Before-and-after change data
"""
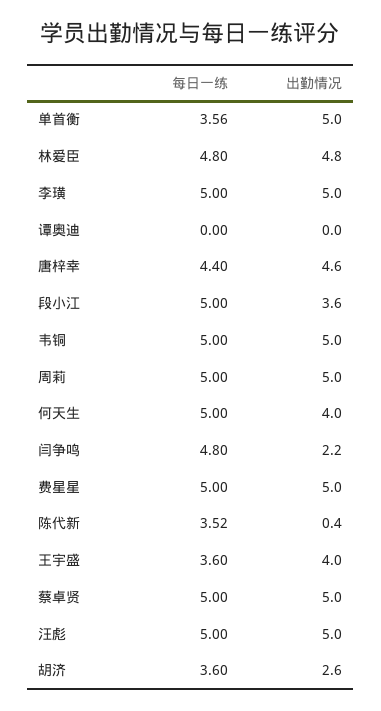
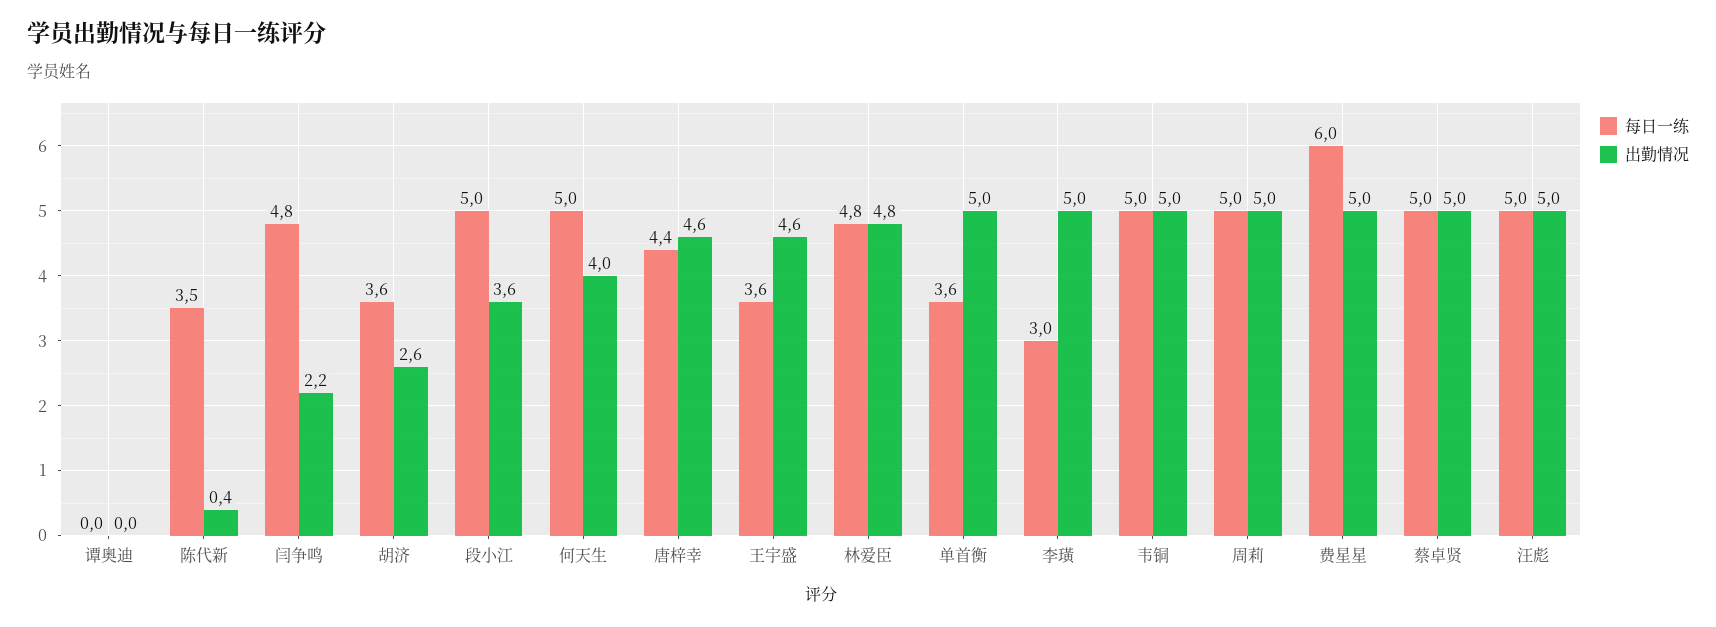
  {
    "每日一练": {
      "单首衡": 3.56,
      "林爱臣": 4.8,
-     "李璜": 5,
+     "李璜": 3,
      "谭奥迪": 0,
      "唐梓幸": 4.4,
      "段小江": 5,
      "韦铜": 5,
      "周莉": 5,
      "何天生": 5,
      "闫争鸣": 4.8,
-     "费星星": 5,
+     "费星星": 6,
      "陈代新": 3.52,
      "王宇盛": 3.6,
      "蔡卓贤": 5,
      "汪彪": 5,
      "胡济": 3.6
    },
    "出勤情况": {
      "单首衡": 5,
      "林爱臣": 4.8,
      "李璜": 5,
      "谭奥迪": 0,
      "唐梓幸": 4.6,
      "段小江": 3.6,
      "韦铜": 5,
      "周莉": 5,
      "何天生": 4,
      "闫争鸣": 2.2,
      "费星星": 5,
      "陈代新": 0.4,
-     "王宇盛": 4,
+     "王宇盛": 4.6,
      "蔡卓贤": 5,
      "汪彪": 5,
      "胡济": 2.6
    }
  }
"""
* [Exercise directions]: Using the data above, print every line exactly, omitting pictures.

* [Answer space]:
  {
    "每日一练": {
      "单首衡": 3.56,
      "林爱臣": 4.8,
-     "李璜": 5,
+     "李璜": 3,
      "谭奥迪": 0,
      "唐梓幸": 4.4,
      "段小江": 5,
      "韦铜": 5,
      "周莉": 5,
      "何天生": 5,
      "闫争鸣": 4.8,
-     "费星星": 5,
+     "费星星": 6,
      "陈代新": 3.52,
      "王宇盛": 3.6,
      "蔡卓贤": 5,
      "汪彪": 5,
      "胡济": 3.6
    },
    "出勤情况": {
      "单首衡": 5,
      "林爱臣": 4.8,
      "李璜": 5,
      "谭奥迪": 0,
      "唐梓幸": 4.6,
      "段小江": 3.6,
      "韦铜": 5,
      "周莉": 5,
      "何天生": 4,
      "闫争鸣": 2.2,
      "费星星": 5,
      "陈代新": 0.4,
-     "王宇盛": 4,
+     "王宇盛": 4.6,
      "蔡卓贤": 5,
      "汪彪": 5,
      "胡济": 2.6
    }
  }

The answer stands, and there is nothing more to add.